In many senses this is good news. Evangelical churches tend to be more active in the community. I am aware of several community projects and young Christian rappers from two churches in particular can be seen and heard spittin’ their God-inspired lyrics to backing tracks every Saturday in the High Street.
It all adds to the vibrancy of the borough, as well as actively reaching out to those in need and offering practical help as well as the Gospel.
The attractiveness of evangelical churches to youth is well-noted. I am not Christian myself but I have no doubt that the youth-driven activism of many churches is helping divert the lives young people from a path of destructiveness, and across London many social ills would be considerably worse were it not for the charismatic churches.
Of course some such churches have their problems too. Clearly accountability and standard-setting is still needed. A small minority of newer African churches go too far in blending Christianity with other spiritual beliefs and practices. Some churches are too cliquey, others too greedy. But I believe they are the exception rather than the rule.
Most are welcoming. Their Sunday messages delivered with a passion entirely absent from many Church of England services.

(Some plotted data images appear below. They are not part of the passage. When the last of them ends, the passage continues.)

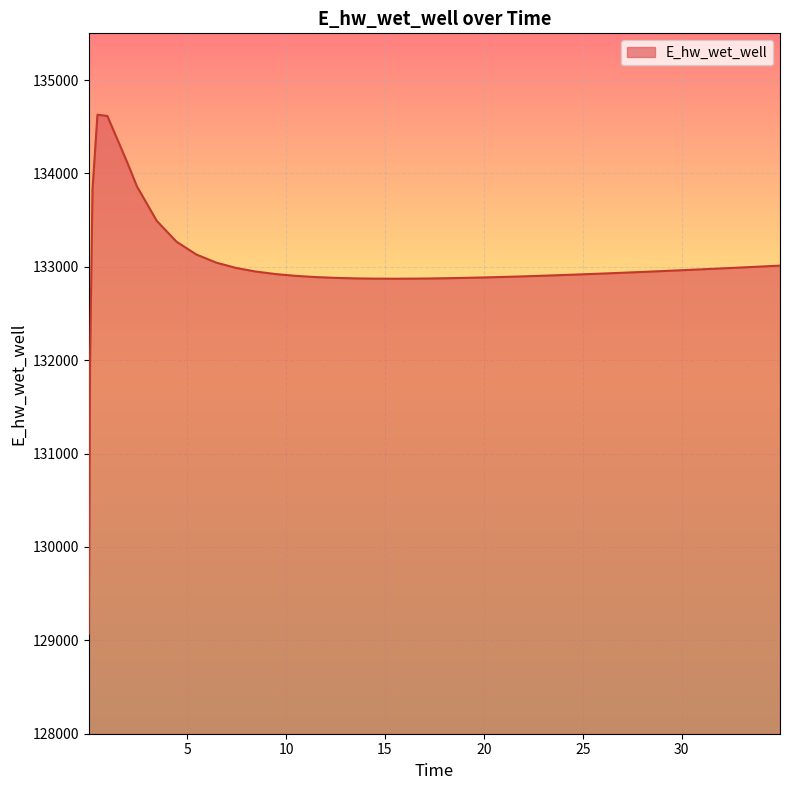

What is the average value?

132995.1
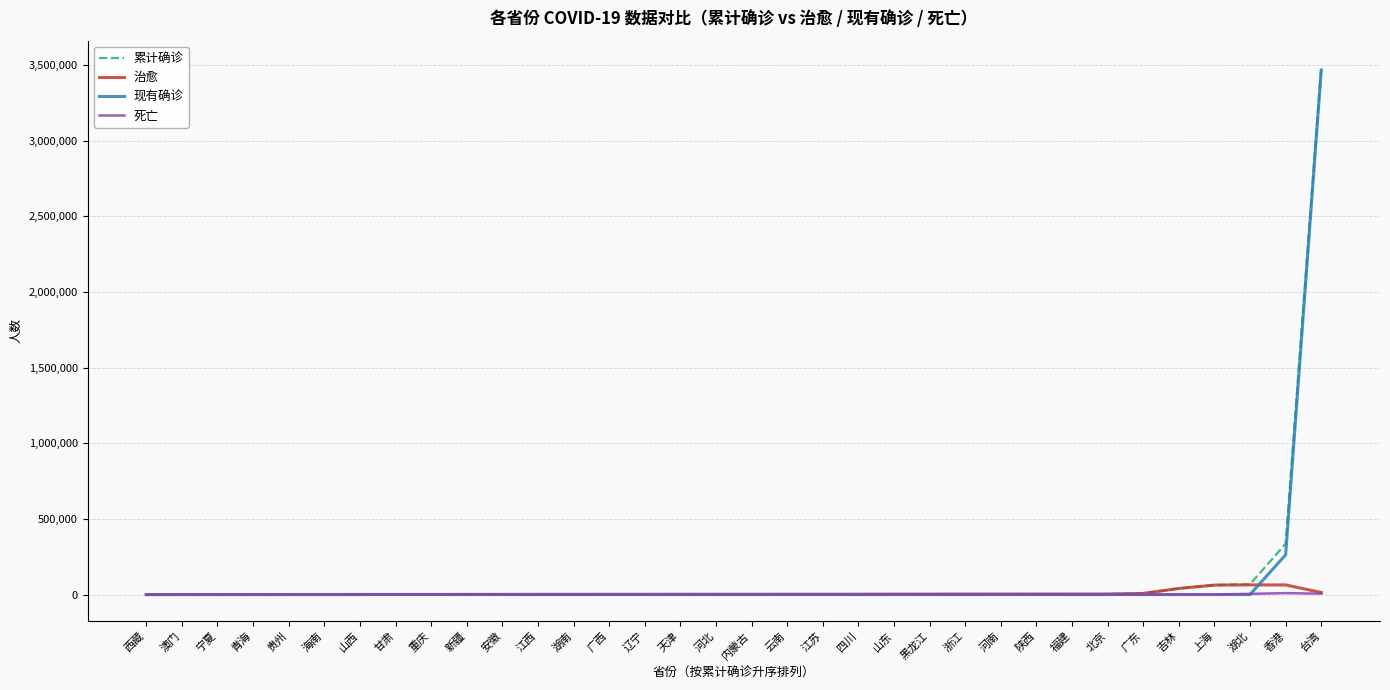

Which series has the widest spread of values?

累计确诊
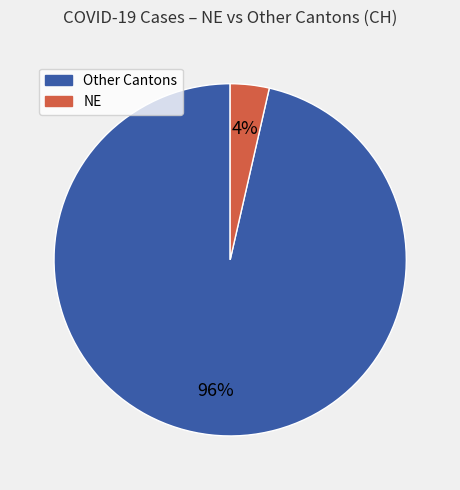

Does any single category account for the majority?

Yes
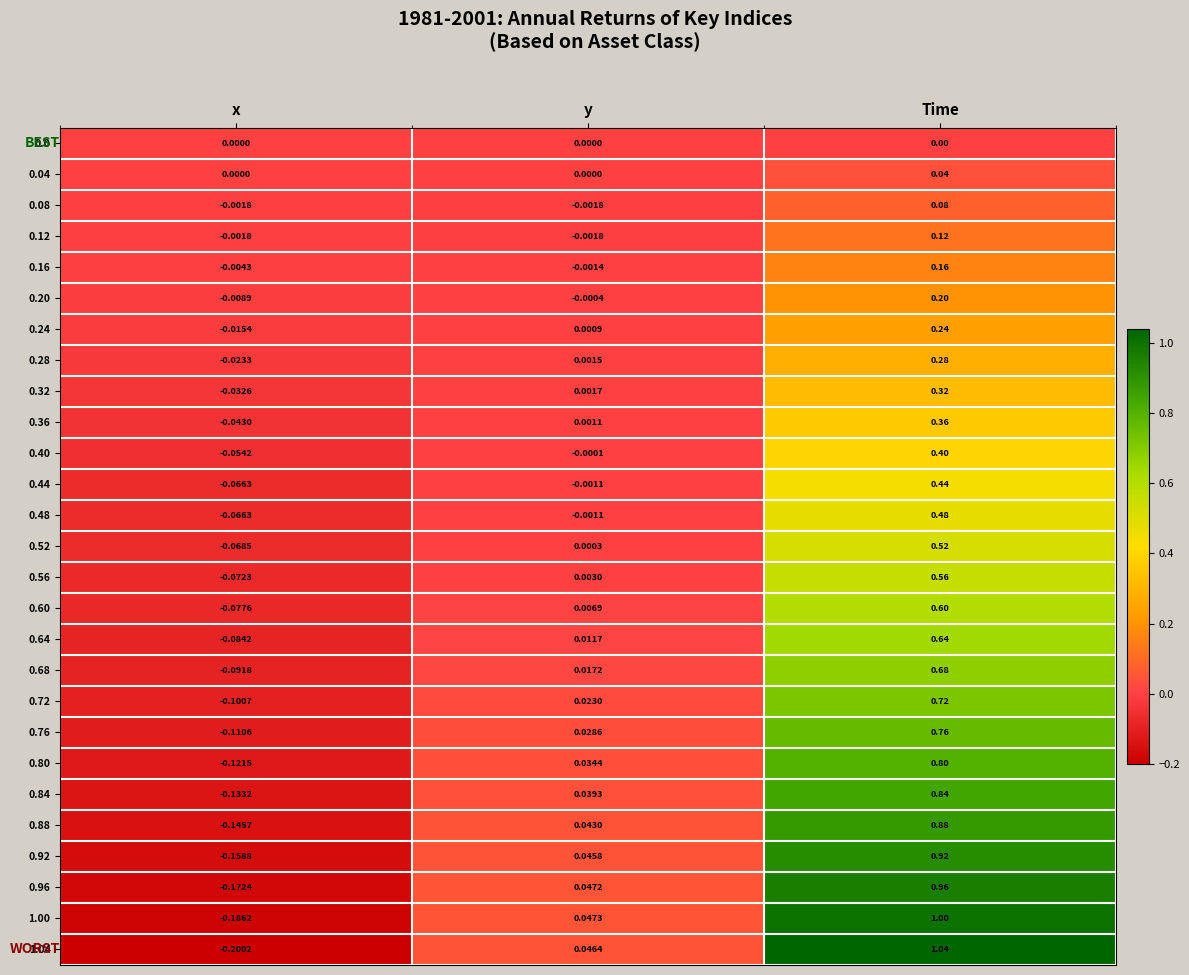

At which category is the sum across all series the highest?

Time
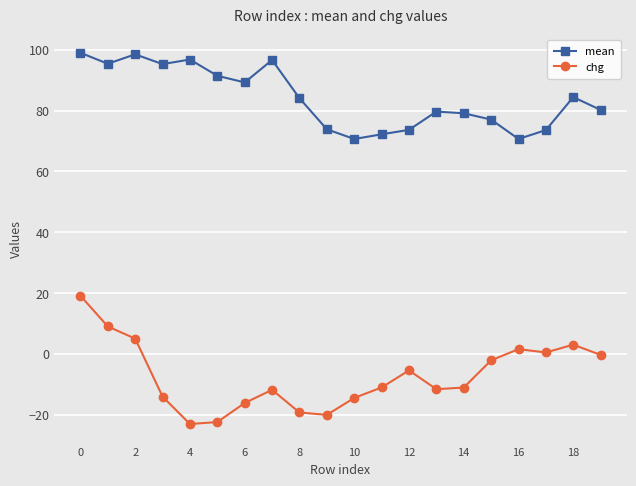

At how many categories does at least one series exceed 49?

20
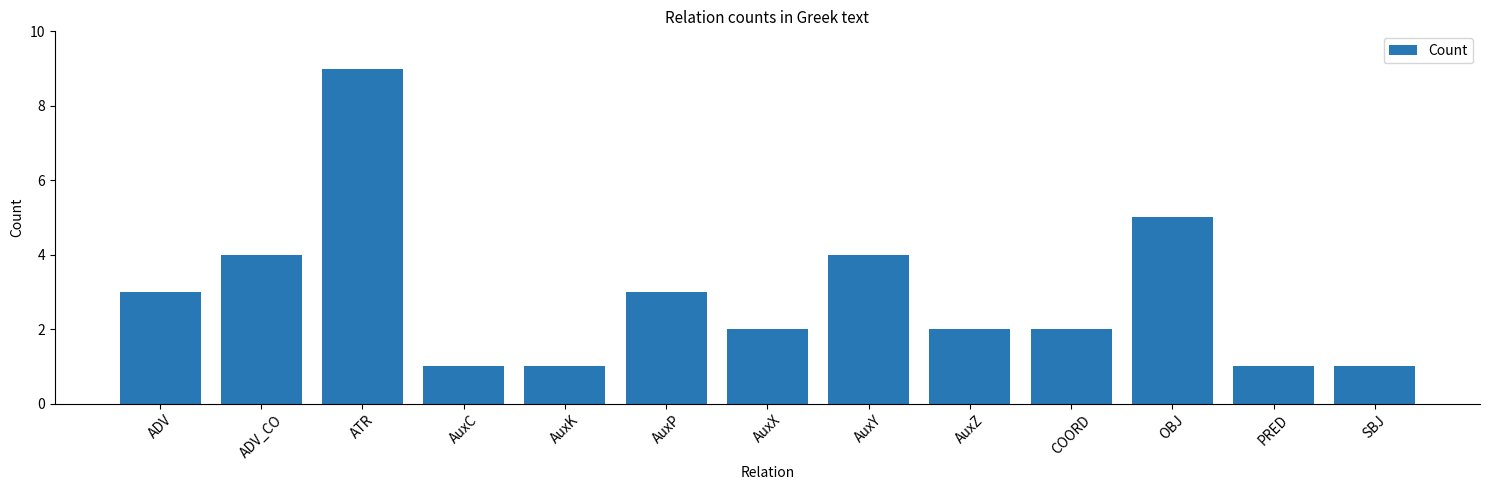

Where is the data nearest to the value 5?

OBJ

And the vibrant musical style of worship – which even the ‘mainstream’ evangelical churches have borrowed from the black-majority church – delivers cracking entertainment.
Some traditional churches have belatedly woken up to this, getting in the drum-kit and other modern instruments, but most still rank well-behind the evangelicals for experience.
The biggest ‘issue’ that I have with evangelical churches is their more literal interpretation of the Word, often to the point of dogma. Much of it grates painfully in-between my social-Liberalism on one side, and my historical knowledge and Pan-Africanism on the other. But each to their own, I’m not going to beat them or join them.
We can have a theological argument about whether there is any moral vacuum in their doctrine but what is clear is that Christianity is not dying out, it is evolving and much of it is expanding. Amen to that!